Le quai flottant de Marampa est problématique, le procureur général de Papouasie-Occidentale a saisi des documents lors de l’inspection du service des transports et du bureau juridique.

MANOKWARI - Les procureurs de l’ordre du jour (Kejati) de Papouasie-Occidentale ont saisi un certain nombre de documents importants après avoir fouillé deux bureaux d’organisations de l’appareil administratif (OPD) du gouvernement de la province de Papouasie-Occidentale, à savoir le service des transports et le bureau juridique, aujourd’hui.

Rachmad Sentosa, chef de la section de l’information juridique du procureur de Papouasie occidentale, a déclaré que la saisie avait été menée pour renforcer la preuve dans l’enqutére sur l’émancipation de la construction du quai flottant de Marampa.

« Afin de renforcer la preuve dans l’enqute sur l’affaire », a déclaré Rachmad à Manokwari, Antara, mardi 9 decembre.

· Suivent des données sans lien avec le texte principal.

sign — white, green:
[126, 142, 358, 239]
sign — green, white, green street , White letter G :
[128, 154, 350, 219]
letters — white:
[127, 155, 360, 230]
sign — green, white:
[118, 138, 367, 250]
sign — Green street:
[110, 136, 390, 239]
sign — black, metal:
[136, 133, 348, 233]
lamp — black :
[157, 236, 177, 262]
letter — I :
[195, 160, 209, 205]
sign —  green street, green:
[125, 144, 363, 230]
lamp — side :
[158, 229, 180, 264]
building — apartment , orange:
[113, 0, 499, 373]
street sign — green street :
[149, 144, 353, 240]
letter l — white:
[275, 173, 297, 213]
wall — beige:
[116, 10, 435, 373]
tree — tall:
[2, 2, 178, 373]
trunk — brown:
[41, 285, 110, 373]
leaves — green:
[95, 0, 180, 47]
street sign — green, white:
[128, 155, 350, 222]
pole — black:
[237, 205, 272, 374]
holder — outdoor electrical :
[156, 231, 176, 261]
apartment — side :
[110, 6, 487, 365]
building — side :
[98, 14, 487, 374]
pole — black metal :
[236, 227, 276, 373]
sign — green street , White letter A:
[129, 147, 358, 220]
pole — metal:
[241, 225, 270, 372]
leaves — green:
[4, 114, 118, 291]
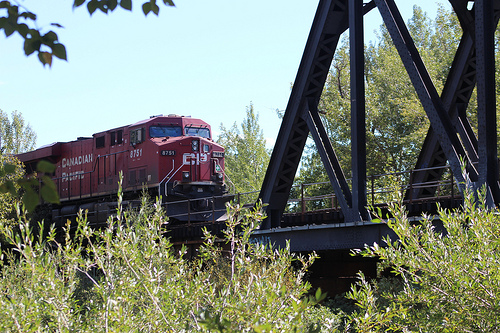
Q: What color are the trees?
A: Green.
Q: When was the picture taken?
A: Daytime.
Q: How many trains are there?
A: One.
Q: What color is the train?
A: Red and black.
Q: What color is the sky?
A: Blue.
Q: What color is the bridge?
A: Black.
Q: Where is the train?
A: On the tracks.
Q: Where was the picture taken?
A: At a railroad bridge.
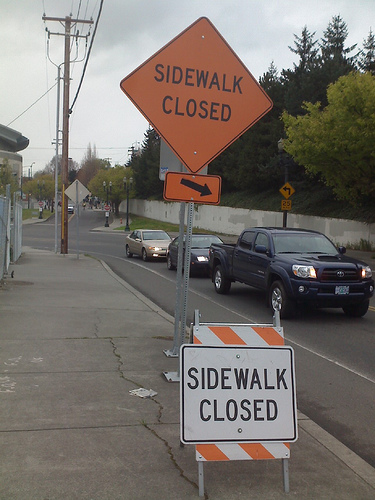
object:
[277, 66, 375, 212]
tree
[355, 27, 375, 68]
tree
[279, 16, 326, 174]
tree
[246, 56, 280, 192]
tree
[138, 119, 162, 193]
tree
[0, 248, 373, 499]
sidewalk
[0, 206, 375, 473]
road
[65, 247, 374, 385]
line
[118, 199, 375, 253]
wall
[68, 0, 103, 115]
cord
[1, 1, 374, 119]
air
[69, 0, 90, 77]
cord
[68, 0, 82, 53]
cord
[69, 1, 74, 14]
cord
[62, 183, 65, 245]
board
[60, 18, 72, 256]
pole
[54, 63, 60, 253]
pole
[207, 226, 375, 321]
car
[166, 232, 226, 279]
car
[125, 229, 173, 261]
car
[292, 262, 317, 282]
lights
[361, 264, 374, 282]
lights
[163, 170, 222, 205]
sign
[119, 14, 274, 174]
sign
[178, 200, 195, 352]
pole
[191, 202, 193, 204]
holes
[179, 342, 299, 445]
sign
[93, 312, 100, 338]
cracks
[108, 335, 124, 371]
cracks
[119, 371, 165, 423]
cracks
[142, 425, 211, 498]
cracks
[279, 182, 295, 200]
sign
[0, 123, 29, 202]
house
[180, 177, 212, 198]
arrow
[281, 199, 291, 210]
sign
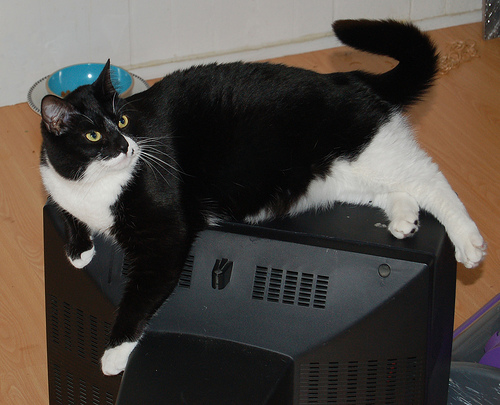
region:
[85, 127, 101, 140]
right eye of a cat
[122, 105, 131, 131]
left eye of a cat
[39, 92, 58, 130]
right ear of a cat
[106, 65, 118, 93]
left ear of a cat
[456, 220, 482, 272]
left paw of a cat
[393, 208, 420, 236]
right paw of a cat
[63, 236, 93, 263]
front right paw of a cat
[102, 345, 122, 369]
left front paw of a cat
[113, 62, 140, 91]
part of a bowl and a plate on the floor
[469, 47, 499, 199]
section of the floor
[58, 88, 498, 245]
the cat is black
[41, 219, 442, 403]
the tv is black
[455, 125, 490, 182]
the floor is is brown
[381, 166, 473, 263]
the legs are white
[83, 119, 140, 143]
the eyes are yellow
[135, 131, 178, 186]
the whiskers are white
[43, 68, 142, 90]
the bowl is blue inside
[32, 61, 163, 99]
the plate is white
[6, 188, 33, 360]
the floor is made of wood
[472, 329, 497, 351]
the clothing is purple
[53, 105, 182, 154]
Cat with green eyes.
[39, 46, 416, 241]
Cat laying down.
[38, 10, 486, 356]
Cat laying on a television set.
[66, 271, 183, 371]
Cat's white paw on the television.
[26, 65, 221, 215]
Cat's white whiskers.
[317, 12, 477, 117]
Cat's black tail.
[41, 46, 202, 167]
Blue bowl behind cat.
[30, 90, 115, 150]
Cat is looking around.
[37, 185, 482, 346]
Black television set.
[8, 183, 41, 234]
Television set on the floor.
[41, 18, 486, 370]
a black and white cat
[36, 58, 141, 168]
the cat's head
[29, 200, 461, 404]
a black television set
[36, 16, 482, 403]
a cat on top of the television set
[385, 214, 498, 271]
the cat's white paws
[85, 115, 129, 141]
the cat's eyes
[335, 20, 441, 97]
the cat's black tail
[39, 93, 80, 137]
the cat's ear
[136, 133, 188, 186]
the cat's white whiskers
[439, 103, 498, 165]
part of the floor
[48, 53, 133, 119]
Blue food bowl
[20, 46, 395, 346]
Cat on TV set.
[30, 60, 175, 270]
Black and white cat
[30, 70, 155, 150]
Yellow eyes watching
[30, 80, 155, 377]
Front paws with white mittens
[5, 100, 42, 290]
Wood look table top.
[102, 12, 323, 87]
White wall behind cat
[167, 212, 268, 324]
Mount for exterior anntena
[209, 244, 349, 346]
Vents on TV for cooling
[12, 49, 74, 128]
Plate holds kibble bowl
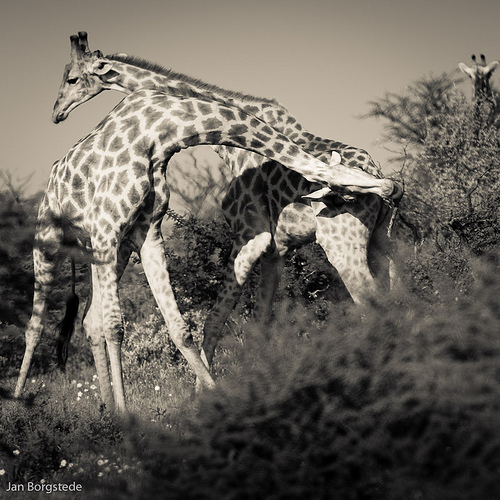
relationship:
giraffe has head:
[49, 36, 262, 176] [49, 42, 116, 115]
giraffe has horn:
[49, 36, 262, 176] [67, 25, 108, 62]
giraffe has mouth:
[49, 36, 262, 176] [47, 102, 69, 118]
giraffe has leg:
[49, 36, 262, 176] [306, 230, 406, 325]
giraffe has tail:
[49, 36, 262, 176] [374, 199, 417, 240]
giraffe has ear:
[49, 36, 262, 176] [87, 53, 135, 93]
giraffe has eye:
[49, 36, 262, 176] [62, 71, 84, 93]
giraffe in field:
[49, 36, 262, 176] [174, 390, 494, 479]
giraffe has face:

Le projet de construction du quai flottant de Marampa à Manokwari, qui a été mise en œuvre au cours de la phase quatre en 2016 et de la phase cinq en 2017 par Dishub Papua occidentale, a été realisé avec un budget de 23,7 milliards de roupies.

Les investigateurs ont découvert des pressions de corruption commises par le prété de la PT Iqra Visindo Technologie et la PT Amsui Papua Karya en tant que consultants. Les conclusions préliminaires montrent que les projets des etappes quatre et cinq ne sont pas conformes au prix du contrat.

« Nous attendons toujours le calcul des pertes de l’état par l’auditor BPKP », a déclaré Rachmad.

Jusqu'à présent, les investigateurs ont examiné un certain nombre de parties, y compris les pouvoirs d'utilisation des fonds, les fonctionnaires responsables de la mise en place des engagements, les consultants de surveillance et les contractants.

Le travail sur le quai flottant de la phase quatre a été effectué en vertu du contrat n° 555/756.A/HUBKOMINFO/2016 d’une valeur de 19,3 milliards de roupies. Le phase cinq a été effectué en vertu du contrat n° 552/463/DISHUB-PB/IX/2017 d’une valeur de 4,4 milliards de roupies.

Les conclusions de l'enquê̂te ont confirmé les allerêges de violation, de la qualité du beton en deçà des normes contractuelles au volume des travaux qui n’est pas conforme.

Les pertes de l’état sur la base de l’examen par un expert en construction sont estimées à environ 17 milliards de roupies, dont 14,3 milliards de roupies pour les travaux de 2016 et 2,7 milliards de roupies pour les travaux de 2017.